Antonia, surnommée La Pistolera, fait partie des Brigades Rouges italiennes. Son surnom vient de ses actions pour les Brigades : tirer dans les jambes de leurs cibles. Lutte armée mais pas lutte à mort, Antonia fait partie de ces êtres humains capables d’un engagement total mais pas jusqu’au-boutiste dans une lutte aussi politique que sociologique, économique, autant morale que violente. En 1974, sous le feu des projecteurs de la police qui ressert les mailles de ses filets sur les membres des Brigades, Antonia décide de fuir. Ce verbe sera son leitmotiv, scandé inlassablement comme un mantra protecteur, rapidement rejoint par un second motto : vivre.
A partir de là, le destin d’Antonia va dramatiquement changer. Avec l’aide de la Congrégation dans laquelle son cousin Anselme officie, elle part en mission humanitaire en Ethiopie, pour y enseigner. Partie pour fuir son passé et son présent, Antonia se construit un futur : dans les bras de Jordi d’abord, autre exilé qui a fui le franquisme, au contact de la population défavorisée d’une Afrique Noire minée par les rivalités ethniques, entretenues voir attisées par les puissances occidentales au premier rang desquelles les Etats-Unis.

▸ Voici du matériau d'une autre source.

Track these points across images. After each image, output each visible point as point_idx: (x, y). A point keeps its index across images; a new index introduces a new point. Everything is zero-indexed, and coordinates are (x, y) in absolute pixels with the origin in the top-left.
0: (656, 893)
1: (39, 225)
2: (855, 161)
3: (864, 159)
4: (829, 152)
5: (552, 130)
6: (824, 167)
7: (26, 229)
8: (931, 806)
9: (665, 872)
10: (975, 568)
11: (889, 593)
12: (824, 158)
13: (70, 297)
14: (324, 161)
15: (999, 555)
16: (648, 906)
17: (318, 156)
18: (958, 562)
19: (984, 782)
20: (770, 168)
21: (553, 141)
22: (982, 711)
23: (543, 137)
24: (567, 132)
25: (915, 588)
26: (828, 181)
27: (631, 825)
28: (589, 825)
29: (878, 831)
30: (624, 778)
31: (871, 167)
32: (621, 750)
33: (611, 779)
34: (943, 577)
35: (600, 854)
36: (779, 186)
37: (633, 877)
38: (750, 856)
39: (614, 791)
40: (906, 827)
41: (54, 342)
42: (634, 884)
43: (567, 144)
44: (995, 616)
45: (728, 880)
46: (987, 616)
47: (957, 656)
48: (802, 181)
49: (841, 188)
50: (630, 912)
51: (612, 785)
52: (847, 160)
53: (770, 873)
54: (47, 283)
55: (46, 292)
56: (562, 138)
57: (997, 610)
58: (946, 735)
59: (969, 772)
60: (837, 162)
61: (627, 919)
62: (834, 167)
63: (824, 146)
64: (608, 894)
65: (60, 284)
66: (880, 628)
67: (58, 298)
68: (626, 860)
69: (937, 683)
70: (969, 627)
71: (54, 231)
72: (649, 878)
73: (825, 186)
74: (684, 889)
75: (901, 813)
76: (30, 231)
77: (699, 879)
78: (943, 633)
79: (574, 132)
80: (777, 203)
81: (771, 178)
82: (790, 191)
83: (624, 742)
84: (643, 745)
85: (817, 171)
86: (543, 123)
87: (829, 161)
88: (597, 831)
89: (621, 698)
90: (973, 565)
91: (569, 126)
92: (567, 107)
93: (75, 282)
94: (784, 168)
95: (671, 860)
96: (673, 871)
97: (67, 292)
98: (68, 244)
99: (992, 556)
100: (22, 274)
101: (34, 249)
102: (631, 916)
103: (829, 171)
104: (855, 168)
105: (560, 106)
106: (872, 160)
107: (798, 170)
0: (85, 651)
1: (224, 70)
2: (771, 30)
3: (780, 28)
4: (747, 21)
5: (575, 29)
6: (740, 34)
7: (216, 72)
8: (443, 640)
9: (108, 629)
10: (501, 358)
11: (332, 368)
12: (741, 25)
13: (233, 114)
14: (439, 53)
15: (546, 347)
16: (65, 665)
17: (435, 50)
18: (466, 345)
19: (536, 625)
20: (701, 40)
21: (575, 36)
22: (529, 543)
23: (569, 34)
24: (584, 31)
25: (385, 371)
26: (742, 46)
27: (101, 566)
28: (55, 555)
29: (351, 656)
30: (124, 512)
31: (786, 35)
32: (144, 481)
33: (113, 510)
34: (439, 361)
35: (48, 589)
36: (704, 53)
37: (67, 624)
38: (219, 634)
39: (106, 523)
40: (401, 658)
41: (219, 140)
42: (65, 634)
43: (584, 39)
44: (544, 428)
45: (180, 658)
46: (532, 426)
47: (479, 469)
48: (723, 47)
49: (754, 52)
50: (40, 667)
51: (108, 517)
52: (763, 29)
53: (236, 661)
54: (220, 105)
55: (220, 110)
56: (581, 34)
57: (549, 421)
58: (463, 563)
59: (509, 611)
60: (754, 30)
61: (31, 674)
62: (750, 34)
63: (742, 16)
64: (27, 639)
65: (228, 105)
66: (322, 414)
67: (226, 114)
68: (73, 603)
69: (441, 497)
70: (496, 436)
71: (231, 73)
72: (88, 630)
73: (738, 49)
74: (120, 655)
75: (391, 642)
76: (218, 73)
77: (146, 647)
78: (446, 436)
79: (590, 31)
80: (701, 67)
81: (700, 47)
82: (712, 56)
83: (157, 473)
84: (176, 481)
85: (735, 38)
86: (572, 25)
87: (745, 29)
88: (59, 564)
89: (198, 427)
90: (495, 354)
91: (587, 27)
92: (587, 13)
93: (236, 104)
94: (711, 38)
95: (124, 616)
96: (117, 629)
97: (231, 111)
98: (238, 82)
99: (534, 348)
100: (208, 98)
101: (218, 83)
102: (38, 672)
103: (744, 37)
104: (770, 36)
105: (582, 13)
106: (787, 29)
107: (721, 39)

Ces guerres ethniques provoqueront le départ d’Ethiopie d’Antonia et de la Congrégation, au début des années 80, vers le Rwanda. Là encore, les tensions ethniques rattraperont Antonia jusqu’au paroxysme tragique du début des années 1990.
Il y a beaucoup de choses dans ce roman. Il y a tout d’abord la trajectoire d’Antonia. Il y a ensuite la trame politico-sociétale rencontrée par Antonia à chaque point de chute, que ce soit en Italie avec les accointances entre le pouvoir en place et les groupuscules fascisants au détriment de la frange ouvrière du pays, que ce soit en Ethiopie ou au Rwanda, ou en Amérique Latine à travers des personnages secondaires, avec pour points communs les manipulations opérées par les pouvoirs en place (sur l’information, sur sa présentation et son détournement), toujours fomentées avec l’aide, l’appui ou la simple condescendance de puissances extérieurs (Etats-Unis pour l’Amérique Latine et l’Europe, la France au Rwanda, etc…). Toute la force du livre de Gildas Girodeau est de parvenir à éclairer le lecteur sur ces sujets avec le recul nécessaire pour ne pas prendre parti à la place du lecteur et faire son « exposé » le plus clairement et le plus simplement possible.
Il y a donc aussi Antonia, au milieu de tout cela. Personnage central du livre, Gildas Girodeau, plutôt que d’en faire une passionaria atteinte de folie idéologique et meurtrière, en fait une victime autant qu’une coupable. Antonia, dans sa fuite, ne part à la recherche d’aucune rédemption parce qu’elle ne regrette pas son passé. Elle est simplement contrainte d’en changer. C’est ce changement qui favorisera par contre son évolution personnelle : son combat reste le même, seules ses méthodes changent ; elle abandonne la lutte armée pour une lutte intellectuelle, basée sur l’éducation de plus faibles pour leur donner les moyens de lutter eux-mêmes. A travers le personnage d’Antonia, Gildas Girodeau nous interroge sur le fait de savoir si, finalement, la fin justifie ou non les moyens. Antonia se pose la question discrètement, indirectement tout au long du livre, se remettant en cause constamment au contact des autres personnes qu’elle croise à chaque étape et le lecteur pourra se faire une idée lui-même à ce sujet à travers le destin d’Antonia, lié à tout jamais au sort des plus démunis, des laissés pour compte, des défavorisés, des minorités.
Gildas Girodeau, à travers une écriture limpide et lumineuse, braque le faisceau de son style sur une partie du tableau des manigances politiciennes qui sous-tendent le monde géopolitique depuis des décennies, sans que rien n’ait vraiment jamais changé, sans que l’humanité dans son ensemble n’ait rien appris de ses errements passés.
Cet « Antonia » est un livre magnifique par sa puissance évocatrice, par l’humanité qui s’en dégage malgré tout, par son utilité éducatrice, par la beauté de son écriture aussi tout simplement. Un grand coup de cœur de ce premier semestre 2015 !
Une relation facebookienne a posté ceci récemment qui correspond assez bien à l’impression laissée par « Antonia » (Dieu que j’aimerai parfois arriver à m’exprimer aussi intelligemment) :
Ai adoré ces mots hier soir sur le trottoir de Charybde du critique littéraire d’un grand quotidien : « Le plus intéressant en parlant d’une œuvre, c’est quand même d’essayer de dégager la simplicité dans l’apparemment complexe et de montrer la profondeur du travail dans l’apparemment simple… » (en substance).